* _REQUIRED ACTIONS_
• 1. Update the saved entries from their start through the line containing "Product updates", replacing "Innovation" with "Research" and keeping everything else the same. Leave the pictures out.
• 2. Continue the essay on the Senate's impeachment vote from the point where it stops.

* _EXCERPT TO READ_

Segment Open

In the next few hours, Republicans in the Senate will vote to give Donald Trump near dictatorial powers, signaling perhaps the penultimate step in the destruction of our democracy. The fight over whether to have witnesses was merely a sideshow because the ultimate verdict was already destined. The President’s lawyers argued that the President is free to do virtually anything, even commit crimes, for his own personal benefit as long as he or she determines those acts are also in the national interest. Alan Dershowitz made this quite clear when he declared, “If a president does something which he believes will help him get elected in the public interest, that cannot be the kind of quid pro quo that results in impeachment”, adding, “A complex middle case is ‘I want to be elected, I think I’m a great president, I think I’m the greatest president there ever was and if I’m not elected, the national interest will suffer greatly.’ That cannot be an impeachable offense.” As David Rothkopf notes, “Nixon said that if the president does it, it is not a crime. Trump is going a step further and saying that if the president does it, it is in the national interest. This gives him not only license to do anything but justification to direct the gov’t to serve him above all”. By voting to acquit Trump and allow this, which is virtually guaranteed at this point, GOP Senators will agree that the President can use the entire government as part of a racketeering enterprise, much as Trump has already done for the last three years.
This decision by congressional Republicans will further endanger the chances for anything remotely like a free and fair election this November, if we even have one. As one CNN commentator noted last night, Trump would be “foolish not to” try to rig the 2020 election because the Senate has just declared it would be “perfectly permissible behavior”. Trump, at minimum, benefitted from direct foreign interference in 2016. His extortion of Ukraine has not only been used to obstruct the Mueller investigation but also targeted what he believed would be his strongest election opponent. With impeachment dispensed with, there is now no limit on how far Trump will go to ensure his re-election. After all, he began extorting Ukraine for his 2020 election literally the day after it became clear Mueller would not touch him. Worse, Senate Republicans are apparently hoping he will use the extraordinary powers they just granted him to similarly ensure their own re-elections.

Segment Closed

(Saved entries)
Segment Open

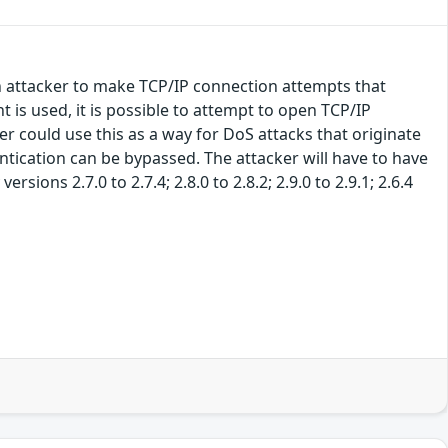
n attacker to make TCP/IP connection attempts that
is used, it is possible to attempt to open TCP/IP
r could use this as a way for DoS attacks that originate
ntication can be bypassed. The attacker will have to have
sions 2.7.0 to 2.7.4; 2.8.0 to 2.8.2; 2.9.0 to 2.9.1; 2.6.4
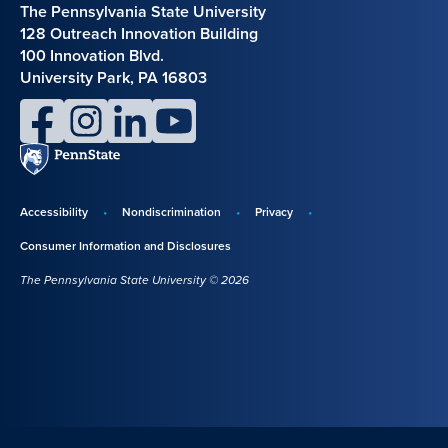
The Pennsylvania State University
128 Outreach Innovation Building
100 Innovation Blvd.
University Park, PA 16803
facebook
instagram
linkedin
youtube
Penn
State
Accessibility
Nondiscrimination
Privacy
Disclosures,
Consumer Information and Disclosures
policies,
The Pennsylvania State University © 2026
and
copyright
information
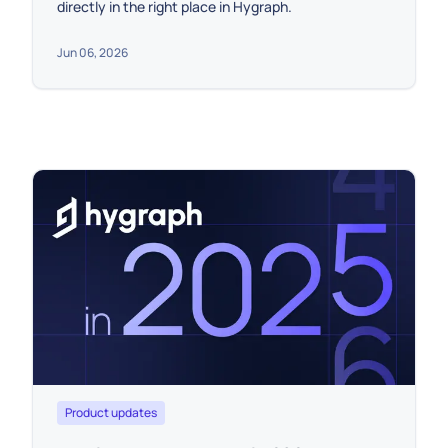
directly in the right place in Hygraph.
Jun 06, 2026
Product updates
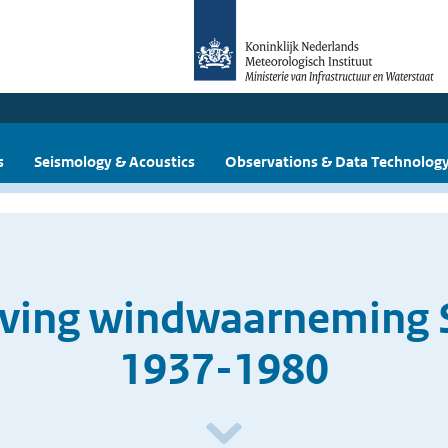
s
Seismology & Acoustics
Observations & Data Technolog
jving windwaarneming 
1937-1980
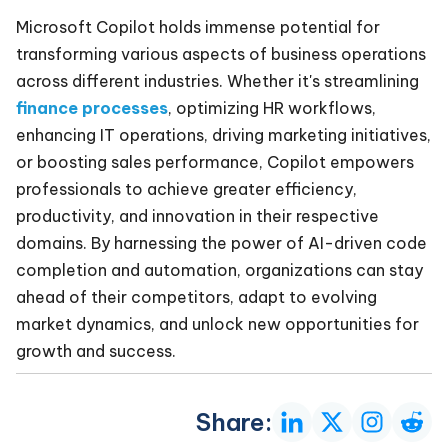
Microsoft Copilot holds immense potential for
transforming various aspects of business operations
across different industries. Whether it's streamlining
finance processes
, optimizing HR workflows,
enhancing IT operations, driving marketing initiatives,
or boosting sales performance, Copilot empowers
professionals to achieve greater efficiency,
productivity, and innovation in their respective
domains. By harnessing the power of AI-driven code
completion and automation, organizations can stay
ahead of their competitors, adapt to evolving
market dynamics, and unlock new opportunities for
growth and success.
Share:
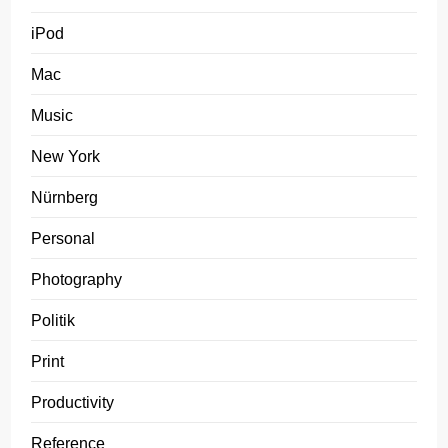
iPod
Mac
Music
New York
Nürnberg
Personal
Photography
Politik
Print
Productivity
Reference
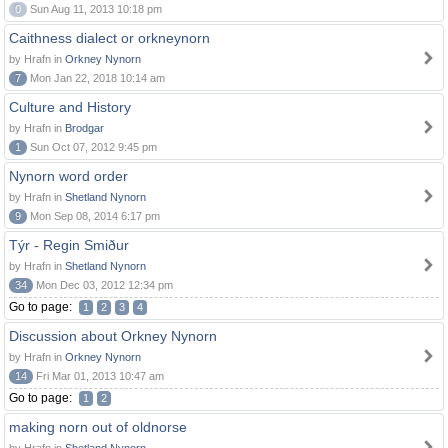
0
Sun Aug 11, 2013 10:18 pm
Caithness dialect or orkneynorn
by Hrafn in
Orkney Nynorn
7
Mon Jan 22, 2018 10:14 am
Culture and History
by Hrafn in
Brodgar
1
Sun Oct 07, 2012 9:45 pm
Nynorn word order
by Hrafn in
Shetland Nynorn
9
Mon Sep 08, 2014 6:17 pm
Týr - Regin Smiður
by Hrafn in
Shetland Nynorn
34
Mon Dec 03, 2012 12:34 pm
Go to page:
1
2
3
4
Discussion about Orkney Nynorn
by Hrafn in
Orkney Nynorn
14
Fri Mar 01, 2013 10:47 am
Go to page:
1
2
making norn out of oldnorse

Segment Closed

* _ANSWERS_
• 1.
n attacker to make TCP/IP connection attempts that
is used, it is possible to attempt to open TCP/IP
r could use this as a way for DoS attacks that originate
ntication can be bypassed. The attacker will have to have
sions 2.7.0 to 2.7.4; 2.8.0 to 2.8.2; 2.9.0 to 2.9.1; 2.6.4
The Pennsylvania State University
128 Outreach Research Building
100 Research Blvd.
University Park, PA 16803
facebook
instagram
linkedin
youtube
Penn
State
Accessibility
Nondiscrimination
Privacy
Disclosures,
Consumer Information and Disclosures
policies,
The Pennsylvania State University © 2026
and
copyright
information
directly in the right place in Hygraph.
Jun 06, 2026
Product updates

• 2.
More broadly, the Senate Republicans have now decided that the President can thwart any congressional oversight by simply defying legal subpoenas or abusing the national security process to hide documents from Congress. The President is not bound by the laws that require the executive branch to spend authorized monies in the way Congress directed and intended. In essence, the legislative branch has effectively neutered itself, abrogating near-dictatorial powers to the executive branch. While we all know that Republicans will change their tune in a heartbeat if a Democrat miraculously becomes President, the fact is that the precedents will already have been set.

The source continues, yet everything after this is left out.